◆ PROBLEM DETAILS
Using the data beneath this instruction, retype only the lines from the one that contains "67: (125, 120)" down to the one that contains "88: (141, 128)", both included, exactly as they appear.

[Records drawn from a dataset]
+--

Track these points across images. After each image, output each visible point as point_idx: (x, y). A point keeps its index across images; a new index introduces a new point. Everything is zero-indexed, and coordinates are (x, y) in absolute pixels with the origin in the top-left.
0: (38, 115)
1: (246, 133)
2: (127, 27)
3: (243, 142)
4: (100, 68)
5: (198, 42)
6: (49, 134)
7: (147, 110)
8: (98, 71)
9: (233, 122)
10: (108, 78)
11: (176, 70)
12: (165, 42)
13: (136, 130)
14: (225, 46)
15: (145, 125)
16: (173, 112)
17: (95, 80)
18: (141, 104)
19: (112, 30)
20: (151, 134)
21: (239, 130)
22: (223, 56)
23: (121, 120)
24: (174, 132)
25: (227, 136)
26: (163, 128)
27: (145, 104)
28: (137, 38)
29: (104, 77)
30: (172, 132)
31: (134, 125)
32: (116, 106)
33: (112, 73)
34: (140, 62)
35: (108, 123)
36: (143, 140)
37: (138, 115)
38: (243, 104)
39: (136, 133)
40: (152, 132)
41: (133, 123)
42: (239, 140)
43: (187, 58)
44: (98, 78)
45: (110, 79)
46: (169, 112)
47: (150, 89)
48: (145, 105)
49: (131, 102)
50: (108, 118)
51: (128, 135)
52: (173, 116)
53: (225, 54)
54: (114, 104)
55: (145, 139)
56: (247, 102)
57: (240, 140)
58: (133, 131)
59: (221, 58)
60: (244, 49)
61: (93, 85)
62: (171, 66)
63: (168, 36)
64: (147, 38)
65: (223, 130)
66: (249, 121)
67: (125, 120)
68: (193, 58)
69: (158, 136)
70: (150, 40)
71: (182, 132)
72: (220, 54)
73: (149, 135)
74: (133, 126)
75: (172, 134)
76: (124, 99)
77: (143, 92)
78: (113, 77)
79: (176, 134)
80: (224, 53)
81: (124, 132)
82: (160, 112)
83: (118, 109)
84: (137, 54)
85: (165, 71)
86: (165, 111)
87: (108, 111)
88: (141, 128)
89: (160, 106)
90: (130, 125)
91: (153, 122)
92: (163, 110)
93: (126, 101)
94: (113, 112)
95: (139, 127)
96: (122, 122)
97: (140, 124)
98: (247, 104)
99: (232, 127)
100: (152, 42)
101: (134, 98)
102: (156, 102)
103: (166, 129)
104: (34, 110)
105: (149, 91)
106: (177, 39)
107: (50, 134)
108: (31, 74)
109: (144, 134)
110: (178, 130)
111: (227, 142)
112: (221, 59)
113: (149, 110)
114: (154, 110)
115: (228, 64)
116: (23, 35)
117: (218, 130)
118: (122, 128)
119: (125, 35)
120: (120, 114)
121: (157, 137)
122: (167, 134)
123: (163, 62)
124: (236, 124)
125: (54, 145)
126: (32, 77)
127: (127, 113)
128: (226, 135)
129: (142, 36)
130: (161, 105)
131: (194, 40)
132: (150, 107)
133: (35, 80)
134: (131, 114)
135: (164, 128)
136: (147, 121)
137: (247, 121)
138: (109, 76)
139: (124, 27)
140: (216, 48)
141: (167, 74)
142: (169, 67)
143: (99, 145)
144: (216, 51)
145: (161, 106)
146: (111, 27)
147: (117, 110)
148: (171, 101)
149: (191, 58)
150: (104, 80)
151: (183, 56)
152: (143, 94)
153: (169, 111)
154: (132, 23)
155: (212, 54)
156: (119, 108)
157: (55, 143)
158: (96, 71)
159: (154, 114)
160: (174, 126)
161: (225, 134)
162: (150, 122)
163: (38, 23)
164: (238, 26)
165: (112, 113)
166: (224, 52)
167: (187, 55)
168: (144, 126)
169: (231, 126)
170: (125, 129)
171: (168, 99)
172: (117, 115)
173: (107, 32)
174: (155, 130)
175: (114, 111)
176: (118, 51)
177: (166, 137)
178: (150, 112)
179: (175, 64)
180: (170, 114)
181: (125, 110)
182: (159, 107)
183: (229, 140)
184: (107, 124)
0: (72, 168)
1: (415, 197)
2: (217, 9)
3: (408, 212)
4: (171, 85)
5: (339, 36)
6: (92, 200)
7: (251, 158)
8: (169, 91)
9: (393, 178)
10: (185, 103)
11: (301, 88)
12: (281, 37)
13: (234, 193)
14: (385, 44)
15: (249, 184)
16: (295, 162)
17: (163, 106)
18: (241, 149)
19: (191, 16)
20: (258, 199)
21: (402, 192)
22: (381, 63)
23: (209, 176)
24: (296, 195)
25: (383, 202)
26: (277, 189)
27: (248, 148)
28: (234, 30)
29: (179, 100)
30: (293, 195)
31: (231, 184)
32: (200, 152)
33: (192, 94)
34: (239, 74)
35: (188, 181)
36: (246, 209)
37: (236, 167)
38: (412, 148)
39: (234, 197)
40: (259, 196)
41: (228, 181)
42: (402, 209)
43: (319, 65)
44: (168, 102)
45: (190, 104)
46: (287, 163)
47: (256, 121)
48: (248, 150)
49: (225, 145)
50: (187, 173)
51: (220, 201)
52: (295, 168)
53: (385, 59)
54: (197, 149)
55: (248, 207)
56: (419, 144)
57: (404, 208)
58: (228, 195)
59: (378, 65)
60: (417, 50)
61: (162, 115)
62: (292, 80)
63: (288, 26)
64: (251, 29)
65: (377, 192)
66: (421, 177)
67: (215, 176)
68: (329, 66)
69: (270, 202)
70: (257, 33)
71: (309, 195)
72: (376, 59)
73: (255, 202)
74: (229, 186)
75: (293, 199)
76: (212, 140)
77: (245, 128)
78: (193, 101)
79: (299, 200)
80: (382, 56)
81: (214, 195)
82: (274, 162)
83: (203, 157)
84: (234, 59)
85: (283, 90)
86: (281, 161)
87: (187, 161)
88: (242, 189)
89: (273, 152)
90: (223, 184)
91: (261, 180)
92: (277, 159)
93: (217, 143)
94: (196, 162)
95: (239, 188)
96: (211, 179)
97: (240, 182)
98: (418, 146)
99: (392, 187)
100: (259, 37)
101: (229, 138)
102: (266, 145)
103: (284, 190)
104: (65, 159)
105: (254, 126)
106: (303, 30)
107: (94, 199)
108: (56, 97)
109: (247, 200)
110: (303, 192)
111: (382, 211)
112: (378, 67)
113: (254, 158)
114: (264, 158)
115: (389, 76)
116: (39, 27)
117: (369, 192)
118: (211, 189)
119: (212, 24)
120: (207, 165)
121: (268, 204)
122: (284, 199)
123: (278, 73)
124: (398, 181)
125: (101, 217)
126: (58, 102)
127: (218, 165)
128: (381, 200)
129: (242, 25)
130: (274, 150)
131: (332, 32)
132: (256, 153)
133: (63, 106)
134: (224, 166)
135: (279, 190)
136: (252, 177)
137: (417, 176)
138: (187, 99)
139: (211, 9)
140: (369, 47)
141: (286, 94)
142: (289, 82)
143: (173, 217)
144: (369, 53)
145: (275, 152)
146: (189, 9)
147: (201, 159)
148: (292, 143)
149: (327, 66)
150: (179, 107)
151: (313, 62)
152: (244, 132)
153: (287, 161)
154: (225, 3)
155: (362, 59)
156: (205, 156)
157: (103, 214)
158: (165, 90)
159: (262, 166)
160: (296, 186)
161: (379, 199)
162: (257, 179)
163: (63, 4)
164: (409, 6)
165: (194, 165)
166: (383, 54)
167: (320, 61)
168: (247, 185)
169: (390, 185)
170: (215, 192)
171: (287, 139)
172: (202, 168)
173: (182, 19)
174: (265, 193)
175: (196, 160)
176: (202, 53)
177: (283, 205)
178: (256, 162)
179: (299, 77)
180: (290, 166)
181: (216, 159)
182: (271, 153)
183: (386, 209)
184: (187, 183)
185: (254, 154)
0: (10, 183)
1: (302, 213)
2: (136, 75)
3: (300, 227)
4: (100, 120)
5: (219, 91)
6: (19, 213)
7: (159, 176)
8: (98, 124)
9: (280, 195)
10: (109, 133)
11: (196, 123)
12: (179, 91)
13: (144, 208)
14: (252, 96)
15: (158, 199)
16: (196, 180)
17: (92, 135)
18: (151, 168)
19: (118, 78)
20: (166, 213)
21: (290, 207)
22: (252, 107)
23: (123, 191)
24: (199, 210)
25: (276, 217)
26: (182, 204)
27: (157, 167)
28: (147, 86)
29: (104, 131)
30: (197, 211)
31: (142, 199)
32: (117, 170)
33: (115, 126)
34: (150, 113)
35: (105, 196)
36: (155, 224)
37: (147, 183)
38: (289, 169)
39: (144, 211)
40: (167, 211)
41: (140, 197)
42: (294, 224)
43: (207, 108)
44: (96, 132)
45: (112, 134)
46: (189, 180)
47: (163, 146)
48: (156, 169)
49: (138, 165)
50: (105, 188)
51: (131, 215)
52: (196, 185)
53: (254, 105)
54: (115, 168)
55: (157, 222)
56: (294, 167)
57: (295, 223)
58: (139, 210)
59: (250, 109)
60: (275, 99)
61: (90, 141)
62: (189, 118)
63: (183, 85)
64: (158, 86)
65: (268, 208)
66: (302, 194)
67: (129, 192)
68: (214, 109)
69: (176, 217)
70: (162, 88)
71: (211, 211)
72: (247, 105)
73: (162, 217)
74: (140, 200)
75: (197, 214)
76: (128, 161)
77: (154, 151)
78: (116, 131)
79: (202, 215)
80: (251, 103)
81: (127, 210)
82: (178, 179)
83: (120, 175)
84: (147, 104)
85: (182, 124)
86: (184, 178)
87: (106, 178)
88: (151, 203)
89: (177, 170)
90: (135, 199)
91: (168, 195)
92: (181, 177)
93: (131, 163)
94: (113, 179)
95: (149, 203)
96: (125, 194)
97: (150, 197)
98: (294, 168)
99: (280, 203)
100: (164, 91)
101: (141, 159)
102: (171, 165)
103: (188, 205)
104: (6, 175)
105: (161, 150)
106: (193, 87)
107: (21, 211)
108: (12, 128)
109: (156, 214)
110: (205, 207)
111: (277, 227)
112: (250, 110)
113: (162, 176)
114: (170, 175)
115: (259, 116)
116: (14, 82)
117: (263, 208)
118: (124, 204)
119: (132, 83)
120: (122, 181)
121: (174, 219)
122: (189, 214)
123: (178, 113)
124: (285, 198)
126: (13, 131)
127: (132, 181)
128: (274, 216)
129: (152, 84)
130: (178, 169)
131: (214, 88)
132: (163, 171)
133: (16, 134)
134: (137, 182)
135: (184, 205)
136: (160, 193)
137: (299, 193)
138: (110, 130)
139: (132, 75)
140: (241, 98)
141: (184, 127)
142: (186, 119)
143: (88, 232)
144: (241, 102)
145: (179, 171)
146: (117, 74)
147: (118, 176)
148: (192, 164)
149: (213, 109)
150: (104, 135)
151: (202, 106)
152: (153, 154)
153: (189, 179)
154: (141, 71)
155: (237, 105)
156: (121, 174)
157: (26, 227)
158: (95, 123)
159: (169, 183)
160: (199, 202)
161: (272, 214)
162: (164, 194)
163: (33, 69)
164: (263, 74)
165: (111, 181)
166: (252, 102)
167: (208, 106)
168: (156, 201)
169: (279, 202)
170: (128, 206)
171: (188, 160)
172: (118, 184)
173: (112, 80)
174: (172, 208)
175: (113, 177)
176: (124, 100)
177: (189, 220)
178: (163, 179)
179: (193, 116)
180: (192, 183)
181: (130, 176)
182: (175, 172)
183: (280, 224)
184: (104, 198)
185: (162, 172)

+--

◆ TASK SOLUTION
67: (125, 120)
68: (193, 58)
69: (158, 136)
70: (150, 40)
71: (182, 132)
72: (220, 54)
73: (149, 135)
74: (133, 126)
75: (172, 134)
76: (124, 99)
77: (143, 92)
78: (113, 77)
79: (176, 134)
80: (224, 53)
81: (124, 132)
82: (160, 112)
83: (118, 109)
84: (137, 54)
85: (165, 71)
86: (165, 111)
87: (108, 111)
88: (141, 128)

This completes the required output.